LTCN February 2019, page 12, Payment Policy, Senator Bob Casey

The administration is considering sidestepping Congress to make another run at using state block grants to pay for Medicaid funding, according to a published report.

The White House was quietly researching possibilities, said Politico in early January.

Providers, strong opponents of block grant funding, immediately criticized the idea.

American Health Care Association President and CEO Mark Parkinson holds that the administration would have no legal standing to create a block-grant program.

Trump sent providers reeling shortly after his inauguration when he made a first run at instituting the block-grant approach. Healthcare providers and consumers banded together to beat back the contentious effort. 

Three sources told Politico, a political journalism company, that the administration is now drafting guidelines of the “major Medicaid overhaul,” which would shift from open-ended entitlement to stricter state spending limits and more flexibility in running the payment platform.

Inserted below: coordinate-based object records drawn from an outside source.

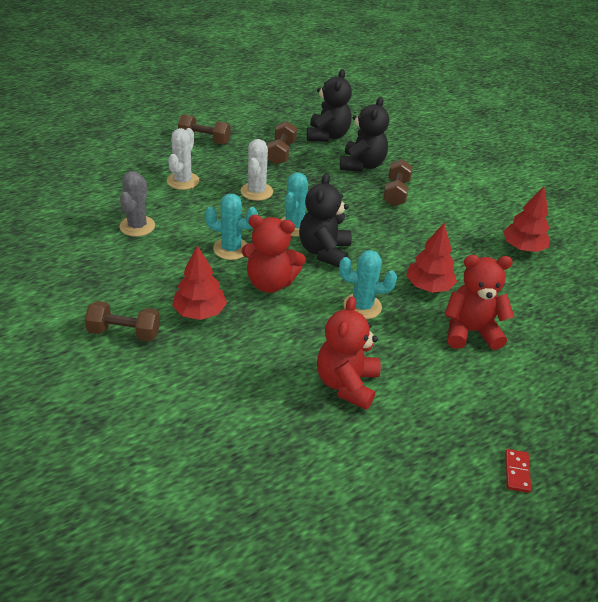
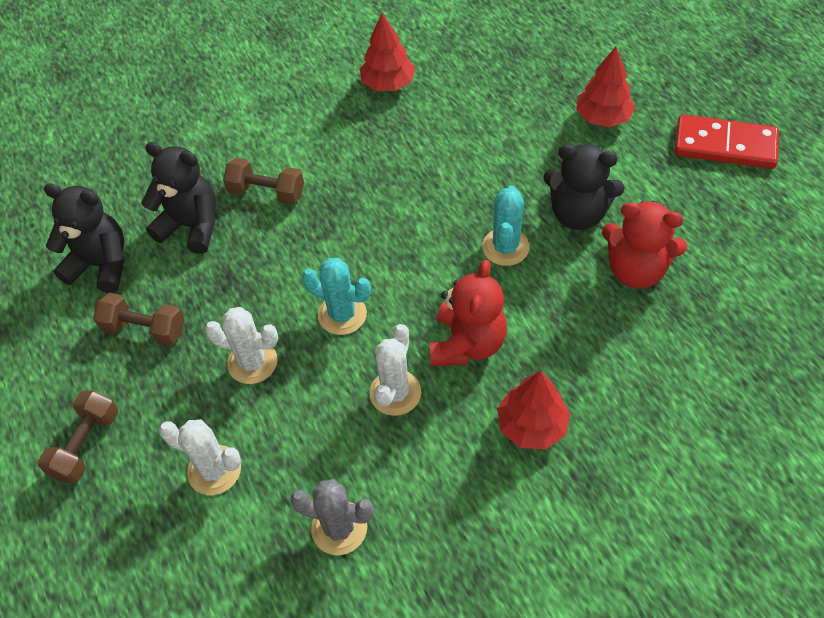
camera: 80 degrees left, 15 degrees up
brown dumbbell [85,301,160,342] -> none
turquoise cactus [205,194,258,260] -> white cactus [370,324,421,416]
black teddy bear [299,173,352,267] -> black teddy bear moved to [543,144,625,230]
red tree [406,223,457,293] -> red tree moved to [576,47,635,127]
red teddy bear [445,255,514,350] -> none
red domino [505,449,531,493] -> red domino [675,114,779,169], size x2.26

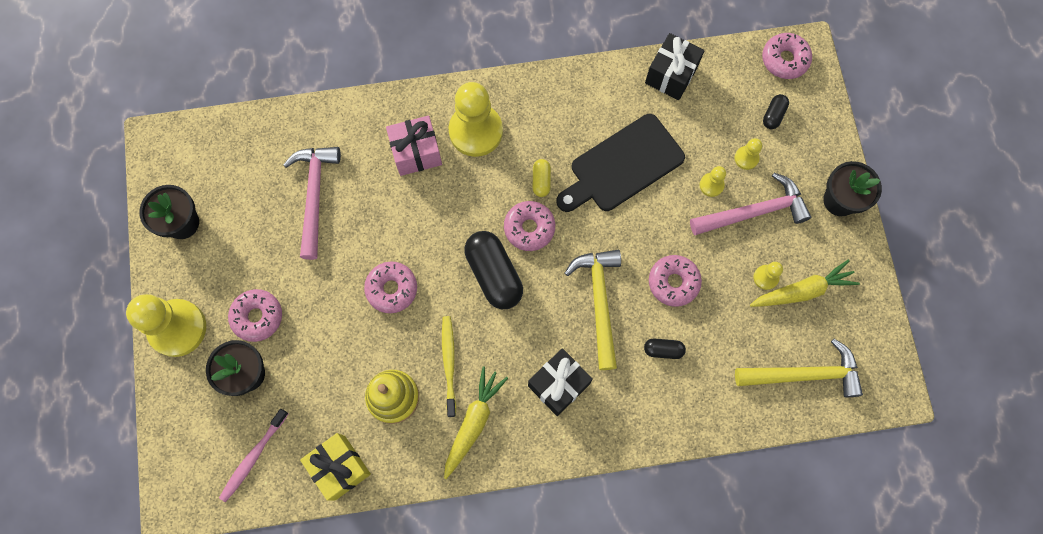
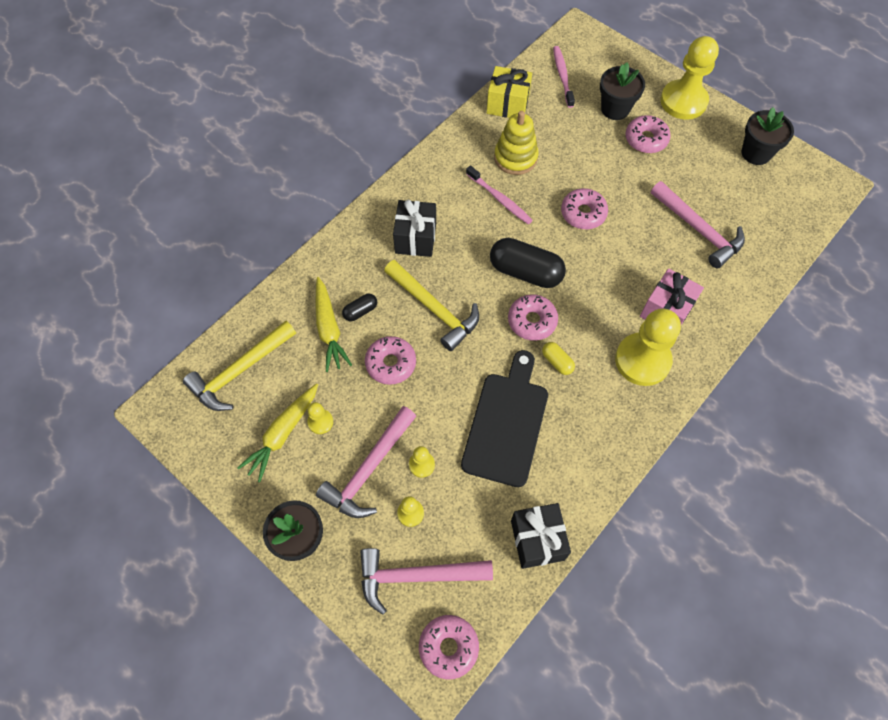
camera: 140 degrees right, 10 degrees down
yellow toothbrush [442,316,456,417] -> pink toothbrush [466,165,533,224]
yellow carrot [444,366,508,479] -> yellow carrot moved to [315,277,352,372]
black capsule [763,94,789,129] -> pink hammer [360,548,493,615]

Besides a wave of providers, Trump would face fierce opposition from many lawmakers.

“Hell no,” Sen. Bob Casey (D-PA) tweeted after the story broke. “If the administration tries to decimate Medicaid through executive action after its scheme was rejected by Congress and the American people, I will fight it with everything I have.”

Politico said the scope of the proposal was still unclear, with uncertainty whether the government would seek stricter block grants or softer spending caps. It was also undetermined whether reforms would hit all Medicaid populations, including nursing home residents, or a smaller subset. A Centers for Medicare & Medicaid spokesperson declined to comment to Politico.